◆ The task: Collect every line in the records below that contains the word "Φεστιβάλ".
----- Source data -----
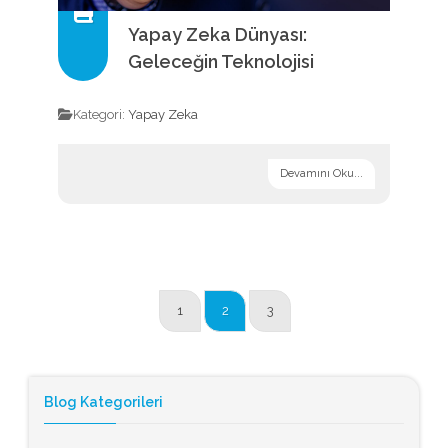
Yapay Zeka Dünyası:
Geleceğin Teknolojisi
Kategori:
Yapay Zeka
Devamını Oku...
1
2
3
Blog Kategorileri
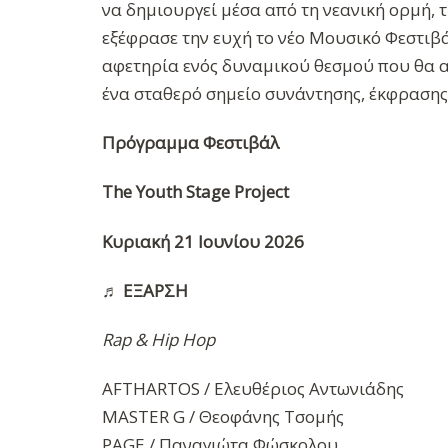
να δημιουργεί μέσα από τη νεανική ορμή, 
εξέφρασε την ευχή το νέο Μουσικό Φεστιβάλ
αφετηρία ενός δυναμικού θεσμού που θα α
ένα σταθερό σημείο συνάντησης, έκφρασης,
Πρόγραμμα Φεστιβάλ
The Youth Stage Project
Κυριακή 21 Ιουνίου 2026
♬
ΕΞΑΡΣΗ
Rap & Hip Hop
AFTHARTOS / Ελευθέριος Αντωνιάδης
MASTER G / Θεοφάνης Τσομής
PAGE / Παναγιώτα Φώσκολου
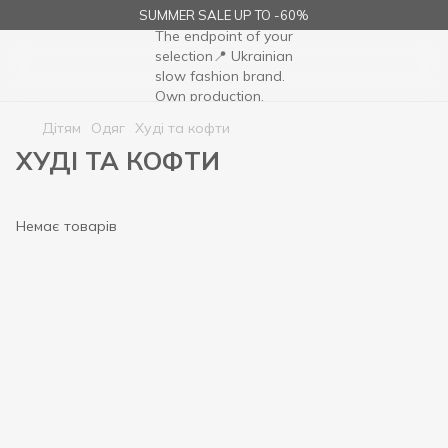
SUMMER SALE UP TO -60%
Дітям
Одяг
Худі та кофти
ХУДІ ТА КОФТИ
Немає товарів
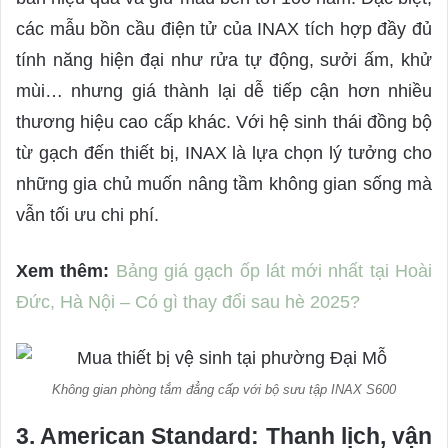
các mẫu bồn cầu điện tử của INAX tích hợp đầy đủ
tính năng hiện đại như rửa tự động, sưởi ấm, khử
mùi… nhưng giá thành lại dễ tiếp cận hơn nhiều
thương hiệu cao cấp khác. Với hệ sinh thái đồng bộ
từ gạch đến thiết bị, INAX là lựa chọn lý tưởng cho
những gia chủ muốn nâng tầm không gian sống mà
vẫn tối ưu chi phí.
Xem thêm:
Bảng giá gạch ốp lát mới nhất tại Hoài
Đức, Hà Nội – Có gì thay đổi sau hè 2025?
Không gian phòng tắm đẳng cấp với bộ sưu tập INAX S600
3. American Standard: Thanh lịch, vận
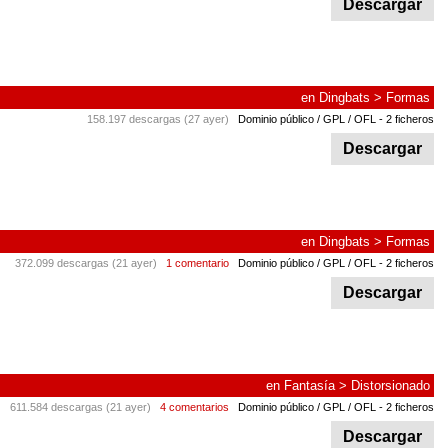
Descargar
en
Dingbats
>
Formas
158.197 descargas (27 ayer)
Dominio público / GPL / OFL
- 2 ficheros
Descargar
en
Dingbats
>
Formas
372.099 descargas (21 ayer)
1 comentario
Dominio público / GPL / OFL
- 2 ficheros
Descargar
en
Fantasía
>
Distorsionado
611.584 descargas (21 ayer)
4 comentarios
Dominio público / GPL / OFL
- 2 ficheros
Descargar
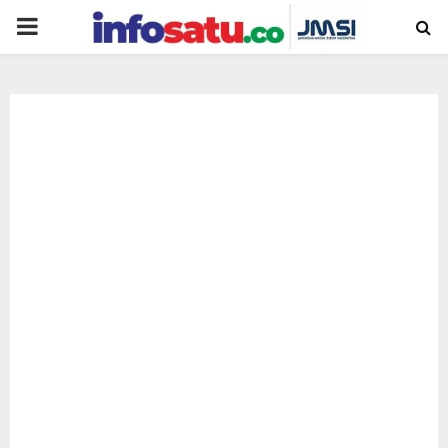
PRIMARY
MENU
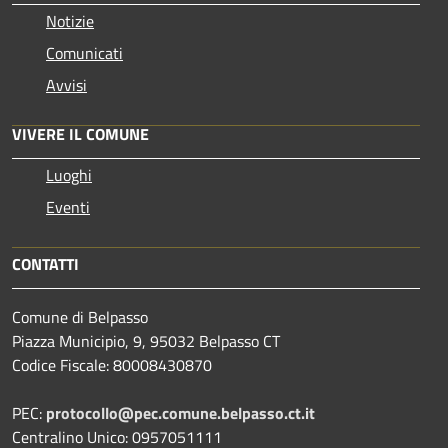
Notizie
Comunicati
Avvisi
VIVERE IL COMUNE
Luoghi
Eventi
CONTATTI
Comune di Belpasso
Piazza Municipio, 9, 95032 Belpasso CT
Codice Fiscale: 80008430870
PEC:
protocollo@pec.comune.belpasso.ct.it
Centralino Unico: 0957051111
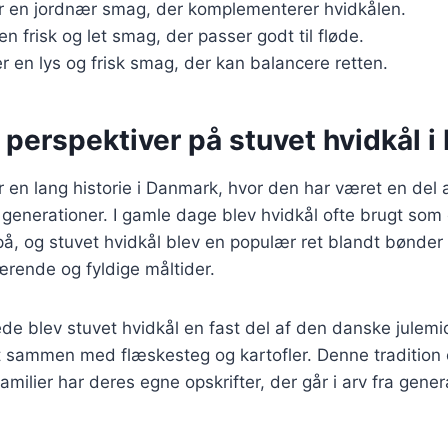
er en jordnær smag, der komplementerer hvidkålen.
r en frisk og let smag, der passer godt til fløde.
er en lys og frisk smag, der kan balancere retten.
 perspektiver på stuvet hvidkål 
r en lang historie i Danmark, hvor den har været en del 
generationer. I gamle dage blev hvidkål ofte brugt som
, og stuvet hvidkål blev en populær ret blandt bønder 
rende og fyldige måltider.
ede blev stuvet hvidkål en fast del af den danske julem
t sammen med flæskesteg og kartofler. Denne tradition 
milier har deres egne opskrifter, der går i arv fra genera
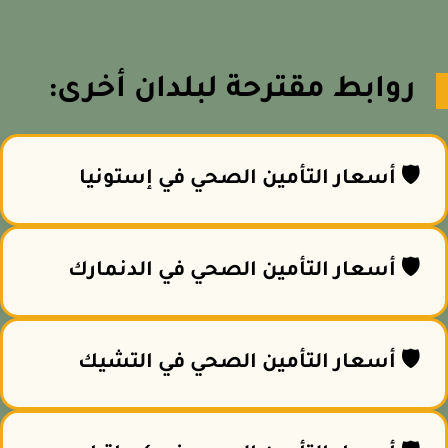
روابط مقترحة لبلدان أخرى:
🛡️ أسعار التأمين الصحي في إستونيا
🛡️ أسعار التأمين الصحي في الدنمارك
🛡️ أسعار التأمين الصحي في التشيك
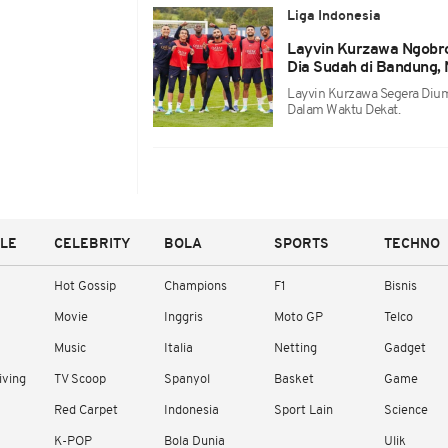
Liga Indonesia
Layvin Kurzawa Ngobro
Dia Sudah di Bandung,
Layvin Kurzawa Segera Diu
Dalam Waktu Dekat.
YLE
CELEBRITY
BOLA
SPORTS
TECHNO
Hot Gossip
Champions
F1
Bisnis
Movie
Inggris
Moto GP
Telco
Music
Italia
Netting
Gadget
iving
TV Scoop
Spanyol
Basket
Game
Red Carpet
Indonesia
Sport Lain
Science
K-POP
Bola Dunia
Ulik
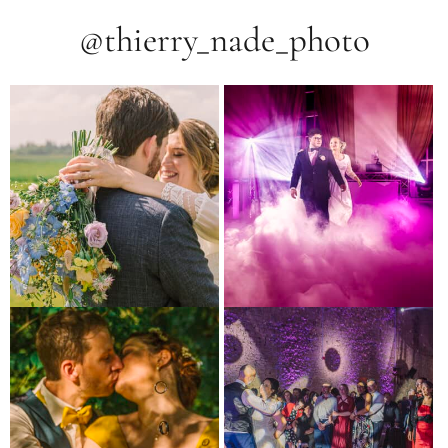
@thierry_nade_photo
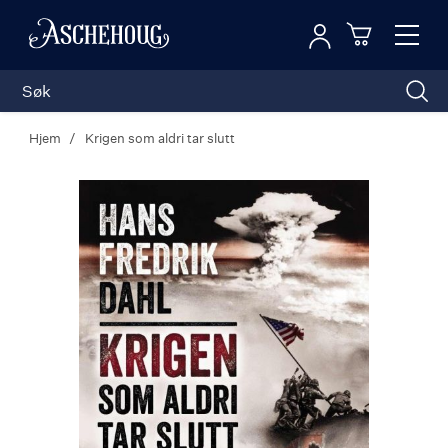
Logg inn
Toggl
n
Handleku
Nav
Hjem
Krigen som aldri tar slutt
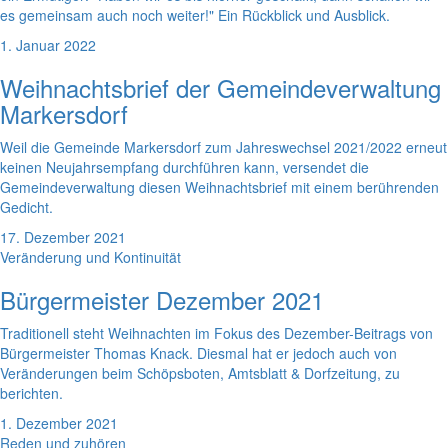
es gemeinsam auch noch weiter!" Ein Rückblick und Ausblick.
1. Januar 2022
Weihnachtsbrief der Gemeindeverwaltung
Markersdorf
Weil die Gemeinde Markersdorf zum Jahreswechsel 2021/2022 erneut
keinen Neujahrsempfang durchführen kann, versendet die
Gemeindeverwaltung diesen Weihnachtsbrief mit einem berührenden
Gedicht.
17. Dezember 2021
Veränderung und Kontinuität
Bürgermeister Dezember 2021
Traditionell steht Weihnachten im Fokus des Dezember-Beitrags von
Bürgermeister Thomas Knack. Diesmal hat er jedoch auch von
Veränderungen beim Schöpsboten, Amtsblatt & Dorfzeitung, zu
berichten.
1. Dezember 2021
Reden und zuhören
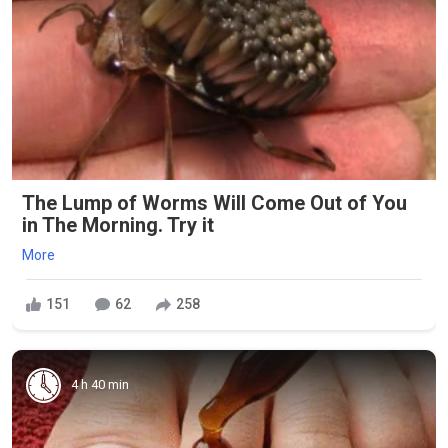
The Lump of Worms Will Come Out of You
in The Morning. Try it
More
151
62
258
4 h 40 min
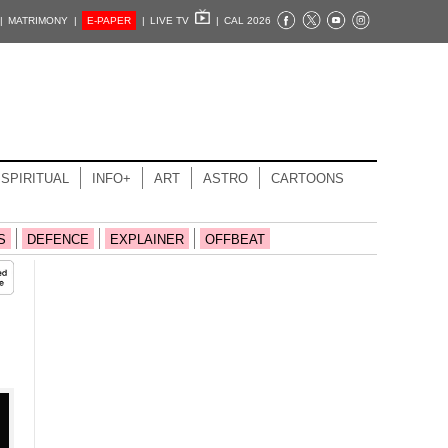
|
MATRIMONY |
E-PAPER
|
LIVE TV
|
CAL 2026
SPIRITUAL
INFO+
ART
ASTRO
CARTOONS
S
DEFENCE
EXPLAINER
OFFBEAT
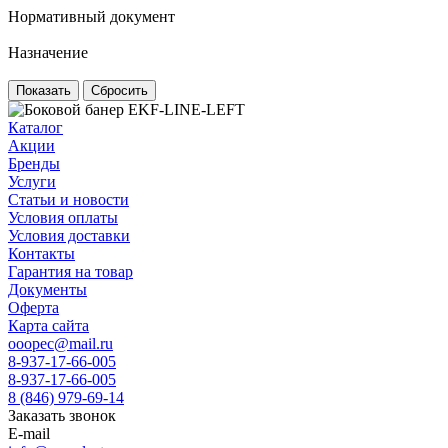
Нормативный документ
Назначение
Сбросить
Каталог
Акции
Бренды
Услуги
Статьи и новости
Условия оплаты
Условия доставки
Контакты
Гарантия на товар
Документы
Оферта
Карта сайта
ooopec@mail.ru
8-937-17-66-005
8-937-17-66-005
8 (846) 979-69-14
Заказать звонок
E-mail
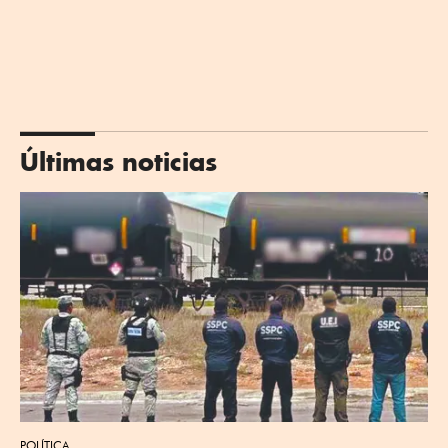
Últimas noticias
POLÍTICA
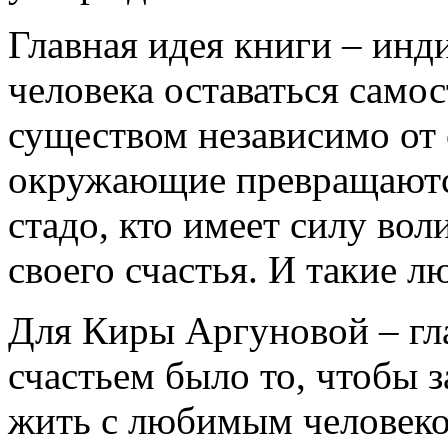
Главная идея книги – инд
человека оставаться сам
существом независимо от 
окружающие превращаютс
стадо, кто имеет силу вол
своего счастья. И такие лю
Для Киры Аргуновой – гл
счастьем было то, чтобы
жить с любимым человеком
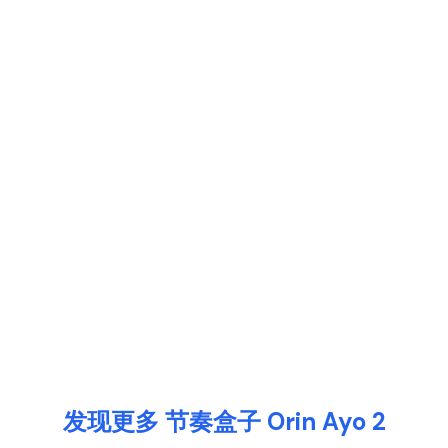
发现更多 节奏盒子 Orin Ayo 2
-----
◆ Solution to the exercise:
εξέφρασε την ευχή το νέο Μουσικό Φεστιβάλ
Πρόγραμμα Φεστιβάλ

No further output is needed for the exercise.